Today we see Lean accounting, Lean administration, Lean communication, Lean CFO, Lean distributors, Lean government, Lean healthcare, Lean HR, Lean IT, Lean leadership, Lean logistics, Lean office, Lean operations, Lean product development, Lean supply chain, Lean selling, Lean workforce, Lean higher ed, etc. What’s going on here? It is simply a reflection of the pervasiveness of batch-and-queue material and information processing, and thus the need to improve everything. Sounds good so far.

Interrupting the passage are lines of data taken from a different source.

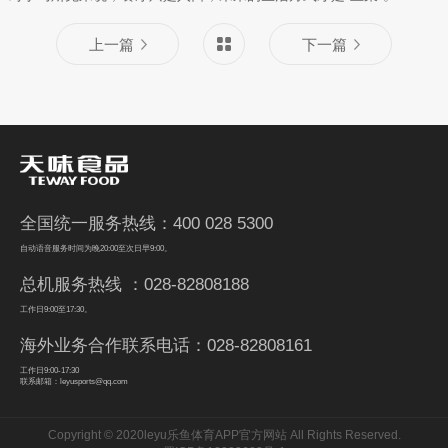
上一篇
下一篇
全国统一服务热线：400 028 5300
自动语音服务时间为晚20:00至次日早9:00。
总机服务热线 ：028-82808188
工作日9:00至17:30。
海外业务合作联系电话：028-82808161
工作日9:00-17:30
联系邮箱：leyusports@qq.com
Copyright © 2020leyu乐鱼体育APP官方网站 All Rights Reserved.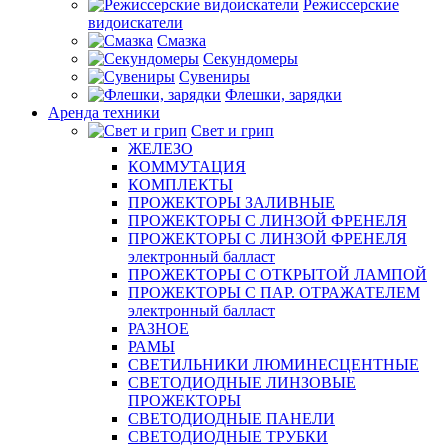
Режиссерские
видоискатели
Смазка
Секундомеры
Сувениры
Флешки, зарядки
Аренда техники
Свет и грип
ЖЕЛЕЗО
КОММУТАЦИЯ
КОМПЛЕКТЫ
ПРОЖЕКТОРЫ ЗАЛИВНЫЕ
ПРОЖЕКТОРЫ С ЛИНЗОЙ ФРЕНЕЛЯ
ПРОЖЕКТОРЫ С ЛИНЗОЙ ФРЕНЕЛЯ
электронный балласт
ПРОЖЕКТОРЫ С ОТКРЫТОЙ ЛАМПОЙ
ПРОЖЕКТОРЫ С ПАР. ОТРАЖАТЕЛЕМ
электронный балласт
РАЗНОЕ
РАМЫ
СВЕТИЛЬНИКИ ЛЮМИНЕСЦЕНТНЫЕ
СВЕТОДИОДНЫЕ ЛИНЗОВЫЕ
ПРОЖЕКТОРЫ
СВЕТОДИОДНЫЕ ПАНЕЛИ
СВЕТОДИОДНЫЕ ТРУБКИ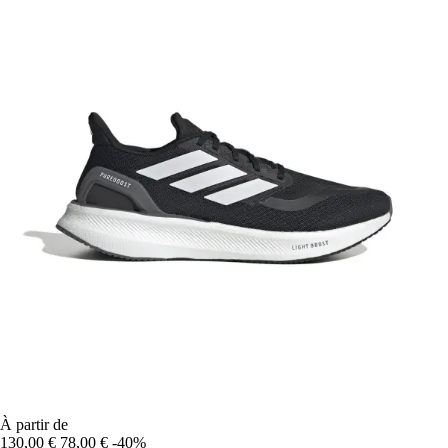
À partir de
130,00 €
78,00 €
-40%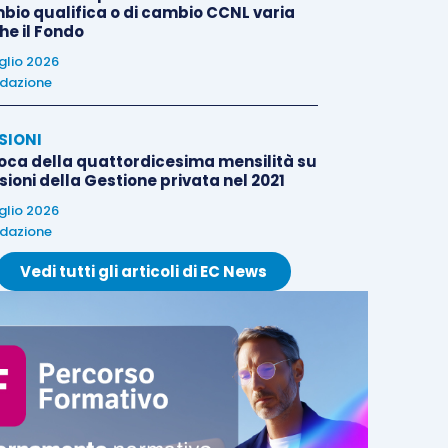
bio qualifica o di cambio CCNL varia
he il Fondo
uglio 2026
dazione
SIONI
oca della quattordicesima mensilità su
ioni della Gestione privata nel 2021
uglio 2026
dazione
Vedi tutti gli articoli di EC News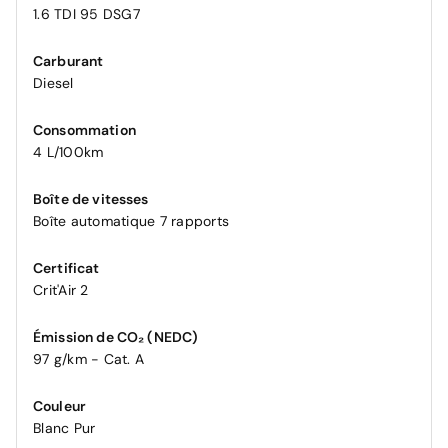
1.6 TDI 95 DSG7
Carburant
Diesel
Consommation
4 L/100km
Boîte de vitesses
Boîte automatique 7 rapports
Certificat
Crit'Air 2
Émission de CO₂ (NEDC)
97 g/km - Cat. A
Couleur
Blanc Pur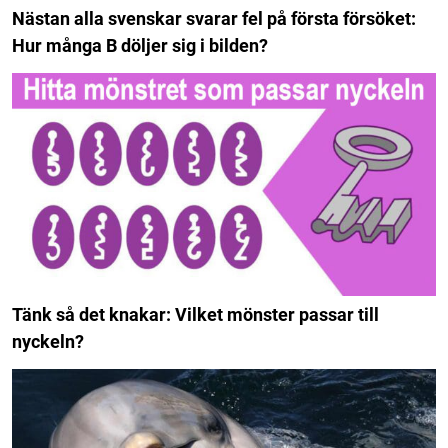
Nästan alla svenskar svarar fel på första försöket:
Hur många B döljer sig i bilden?
Tänk så det knakar: Vilket mönster passar till
nyckeln?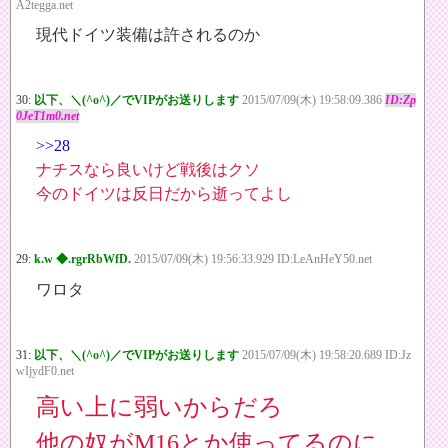
A2tegga.net
現代ドイツ装備は許されるのか
30:
以下、＼(^o^)／でVIPがお送りします
2015/07/09(木) 19:58:09.386
ID:Zp
0JeT1m0.net
>>28
ナチスなら良いけど戦後はクソ
今のドイツは反日だから逝ってよし
29:
k.w ◆.rgrRbWfD.
2015/07/09(木) 19:56:33.929 ID:LeAnHeY50.net
ワロタ
31:
以下、＼(^o^)／でVIPがお送りします
2015/07/09(木) 19:58:20.689 ID:Jz
wIjydF0.net
高い上に弱いからだろ
他の奴がM16とか使ってるのに、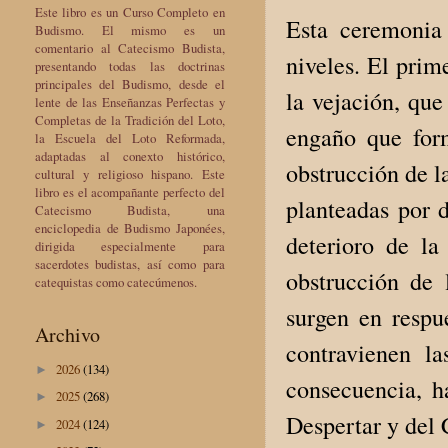
Este libro es un Curso Completo en
Esta ceremonia 
Budismo. El mismo es un
comentario al Catecismo Budista,
niveles. El prim
presentando todas las doctrinas
principales del Budismo, desde el
la vejación, que 
lente de las Enseñanzas Perfectas y
Completas de la Tradición del Loto,
engaño que for
la Escuela del Loto Reformada,
adaptadas al conexto histórico,
obstrucción de la
cultural y religioso hispano. Este
libro es el acompañante perfecto del
planteadas por 
Catecismo Budista, una
enciclopedia de Budismo Japonées,
deterioro de la
dirigida especialmente para
sacerdotes budistas, así como para
obstrucción de 
catequistas como catecúmenos.
surgen en respue
Archivo
contravienen l
2026
(134)
►
consecuencia, h
2025
(268)
►
Despertar y del
2024
(124)
►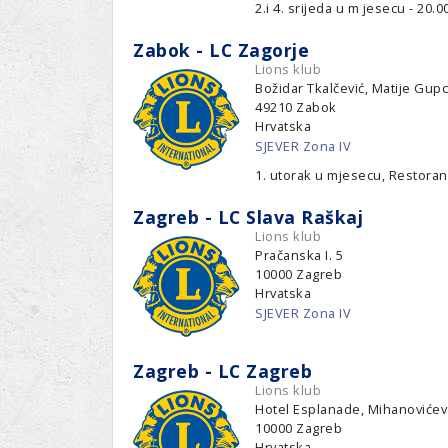
Ru
Lions International
2.i 4. srijeda u m jesecu - 20
Po
Club finder
Zabok - LC Zagorje
Lions klub
Božidar Tkalčević, Matije Gupc
49210
Zabok
Hrvatska
SJEVER Zona IV
1. utorak u mjesecu, Restora
Zagreb - LC Slava Raškaj
Lions klub
Pračanska I. 5
10000
Zagreb
Hrvatska
SJEVER Zona IV
Zagreb - LC Zagreb
Lions klub
Hotel Esplanade, Mihanovićev
10000
Zagreb
Hrvatska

However, a divergence seems to have developed between Lean of the  20th century (1950s through 1990s, call it 20L) and Lean of the 21st century Lean (2000s onward, call it 21L). 20L was the focused and rapid analysis of problems that impeded flow, followed by focused and rapid efforts (kaizen) to improve flow. In contrast, 21L is the diffuse and sluggish analysis of problems (any problem), followed by diffuse and sluggish efforts to correct problems. Improving flow is no longer the driving force behind improvement, and the cycle times for improvement have gone from short (hours and days) to very long (often weeks or months). The intervals between improvements have been substantially lengthened as well.

2oL did not discriminate in its application to a particular department such as accounting, HR, or purchasing, or to particular jobs held by workers, mid-managers, or C-level executives. Waste, unevenness, and unreasonableness existed in all departments and all processes. Lean principles and practices were seen as universally applicable. Lean tools, such as value stream maps, have become the central point of analysis in 21L, though in 20L value stream maps were nothing more than one of several ways to understanding the current state and identify pathways for improvement.

We all know that the transition from conventional to Lean management cannot be mandated; it has to be led. But, keep in mind that the fastest way to lose the C-level audience is to make Lean complex. Suggesting to executives that Lean has attributes unique to its application in every different part of the organization invites the perception of complexity. 20L used shop floor kaizen as the principal means to learn how to identify and eliminate waste, unevenness, and unreasonableness, and improve flow. That learning was then diffused throughout the organization. Connection to this fundamental root has been diminished in 21L.

The 20L that I experienced was fun and exciting, while people involved with 21L find it neither fun or exciting. Taking the fun out of Lean guarantees reduced participation, dramatically slower pace of improvement, and reduced learning. In organizations where this has happened, it is clear that Lean has evolved in a negative way. Instead of practicing kaizen (change for the better), they have inadvertently evolved into practicing kaiaku (change for the worse).

The target condition for Lean practice should be 20L because it brings us closer to the outcomes that we truly seek: rapid improvement to achieve material and information flow. And it brings us closer to the people we want to be and the types of experiences we want to have.

Toyota’s management system was long ago referred to by Taiichi Ohno as “shingijutsu,” meaning “new technology.” 21L is not that; it is turning shingijutsu into “babajutsu” – “old technology.” The whole idea behind Lean is to replace the old management technology with the new management technology. Instead, the old management technology is subsuming the new management technology. That was not supposed to happen.